***** DATA PROVIDED

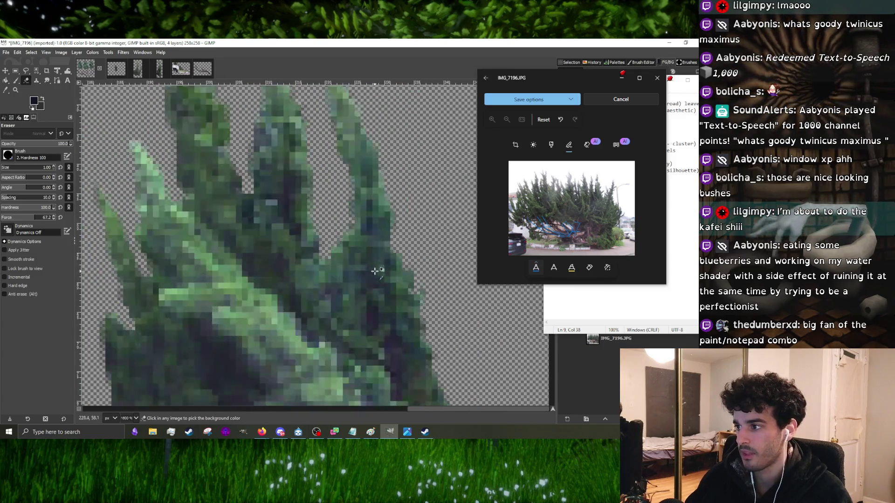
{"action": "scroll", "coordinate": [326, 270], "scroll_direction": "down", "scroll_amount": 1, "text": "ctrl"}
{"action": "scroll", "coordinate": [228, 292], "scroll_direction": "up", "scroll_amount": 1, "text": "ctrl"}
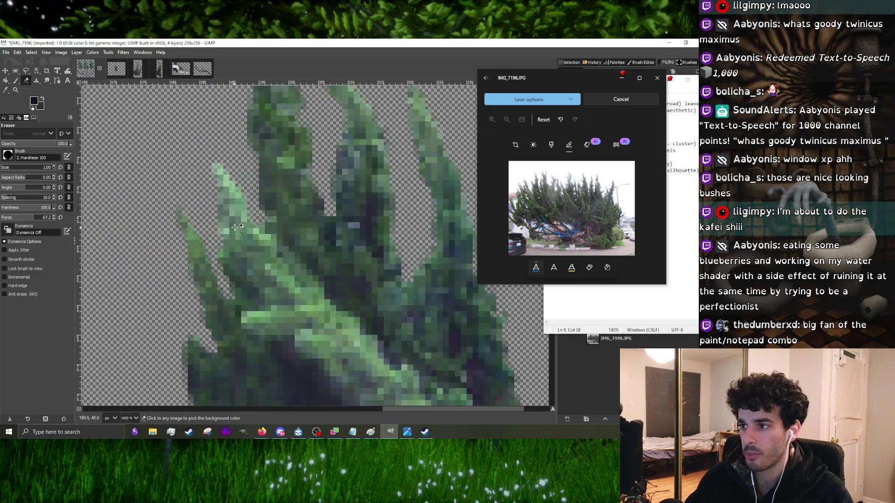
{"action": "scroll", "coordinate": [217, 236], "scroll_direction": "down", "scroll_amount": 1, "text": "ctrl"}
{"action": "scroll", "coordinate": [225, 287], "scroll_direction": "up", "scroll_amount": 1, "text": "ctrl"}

**********
***** DATA PROVIDED

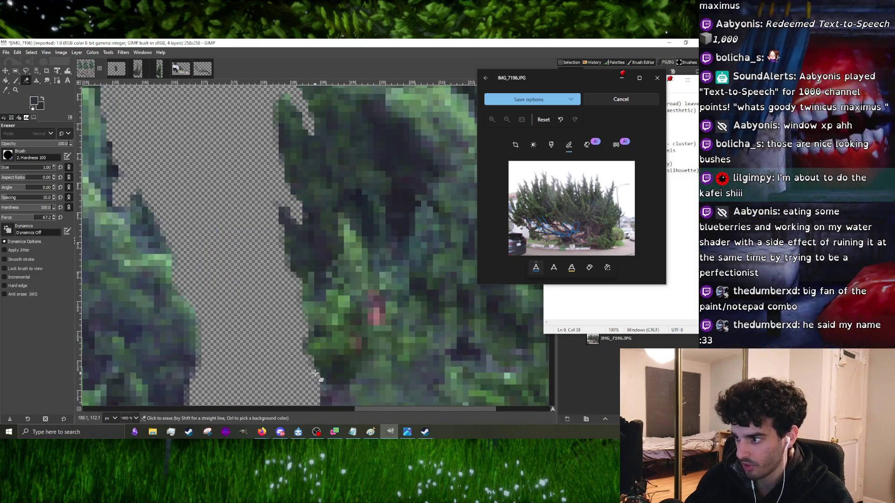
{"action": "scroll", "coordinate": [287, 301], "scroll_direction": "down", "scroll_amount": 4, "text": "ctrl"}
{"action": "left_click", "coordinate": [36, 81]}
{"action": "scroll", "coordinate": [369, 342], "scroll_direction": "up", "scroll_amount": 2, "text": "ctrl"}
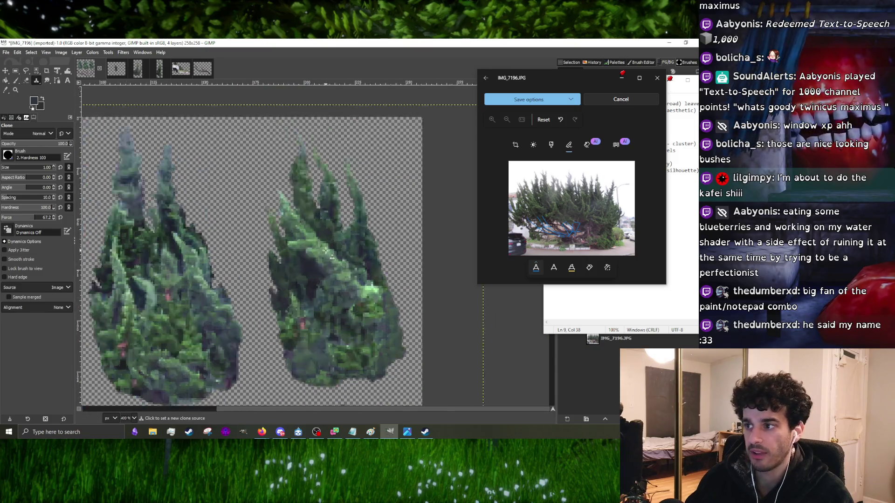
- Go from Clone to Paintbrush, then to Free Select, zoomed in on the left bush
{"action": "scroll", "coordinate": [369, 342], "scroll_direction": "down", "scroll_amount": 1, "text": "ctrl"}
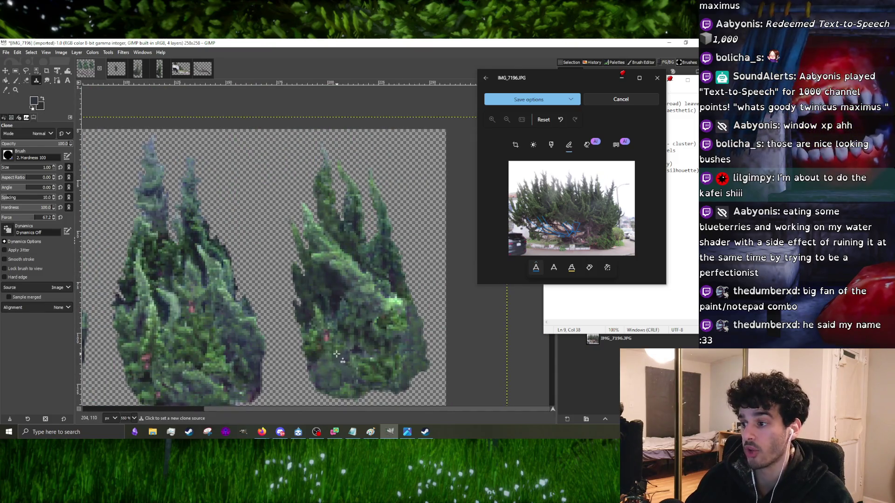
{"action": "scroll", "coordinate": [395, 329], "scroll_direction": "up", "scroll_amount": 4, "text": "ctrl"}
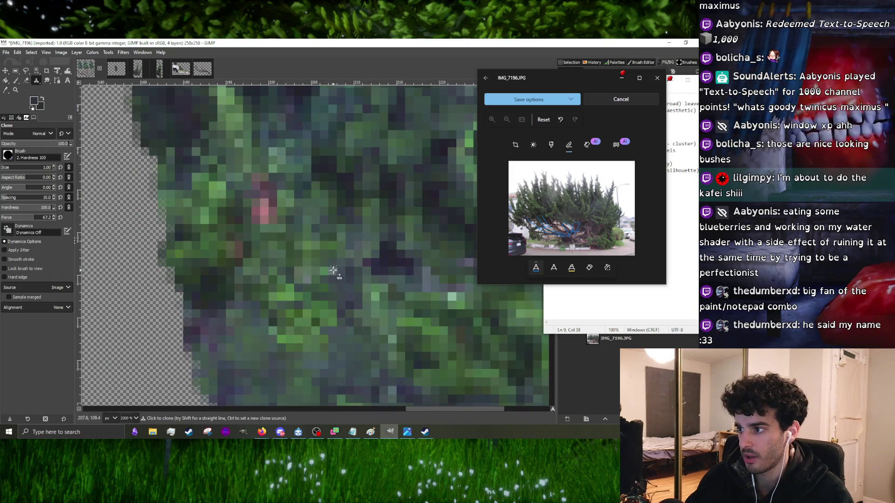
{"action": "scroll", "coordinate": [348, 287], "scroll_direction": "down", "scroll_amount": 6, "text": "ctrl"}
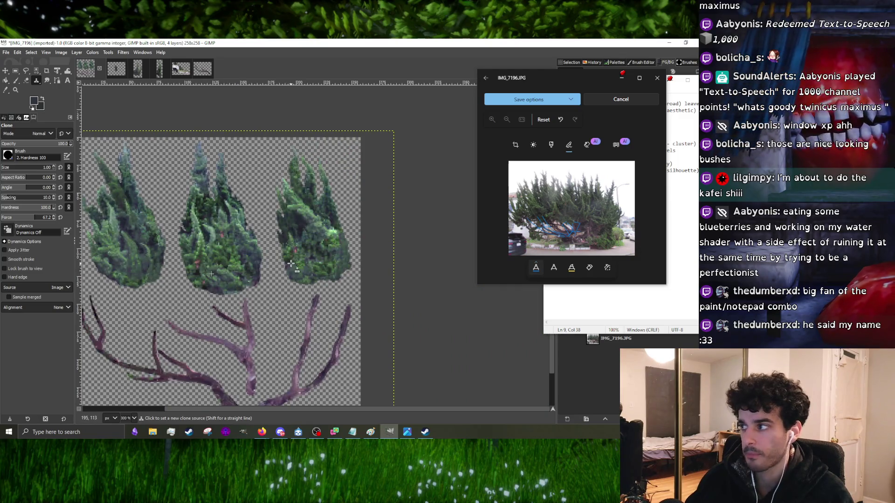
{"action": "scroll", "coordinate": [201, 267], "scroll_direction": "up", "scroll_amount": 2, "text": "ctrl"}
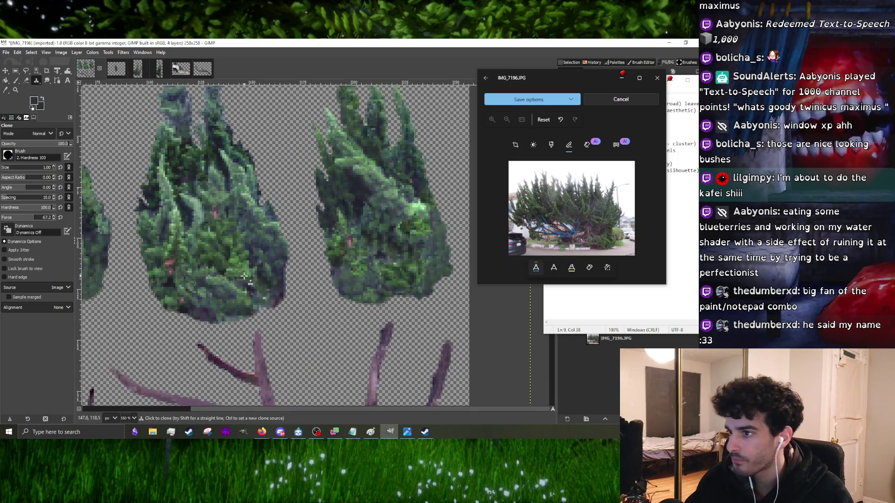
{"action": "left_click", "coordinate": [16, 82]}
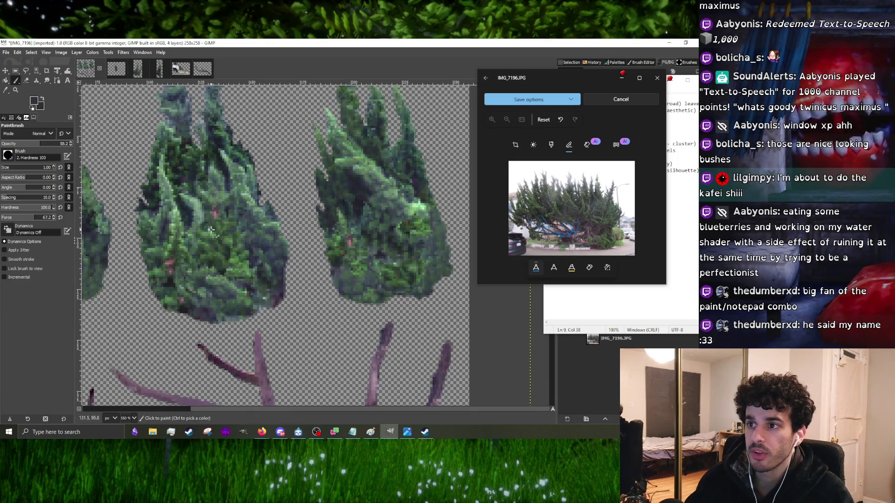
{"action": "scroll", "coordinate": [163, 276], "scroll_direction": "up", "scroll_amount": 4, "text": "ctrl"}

**********

**PROBLEM DESCRIPTION**: Look through the material above for the word "text" and copy every line that has it.

**ANSWER FOR THIS EXERCISE**:
{"action": "scroll", "coordinate": [326, 270], "scroll_direction": "down", "scroll_amount": 1, "text": "ctrl"}
{"action": "scroll", "coordinate": [228, 292], "scroll_direction": "up", "scroll_amount": 1, "text": "ctrl"}
{"action": "scroll", "coordinate": [217, 236], "scroll_direction": "down", "scroll_amount": 1, "text": "ctrl"}
{"action": "scroll", "coordinate": [225, 287], "scroll_direction": "up", "scroll_amount": 1, "text": "ctrl"}
{"action": "scroll", "coordinate": [287, 301], "scroll_direction": "down", "scroll_amount": 4, "text": "ctrl"}
{"action": "scroll", "coordinate": [369, 342], "scroll_direction": "up", "scroll_amount": 2, "text": "ctrl"}
{"action": "scroll", "coordinate": [369, 342], "scroll_direction": "down", "scroll_amount": 1, "text": "ctrl"}
{"action": "scroll", "coordinate": [395, 329], "scroll_direction": "up", "scroll_amount": 4, "text": "ctrl"}
{"action": "scroll", "coordinate": [348, 287], "scroll_direction": "down", "scroll_amount": 6, "text": "ctrl"}
{"action": "scroll", "coordinate": [201, 267], "scroll_direction": "up", "scroll_amount": 2, "text": "ctrl"}
{"action": "scroll", "coordinate": [163, 276], "scroll_direction": "up", "scroll_amount": 4, "text": "ctrl"}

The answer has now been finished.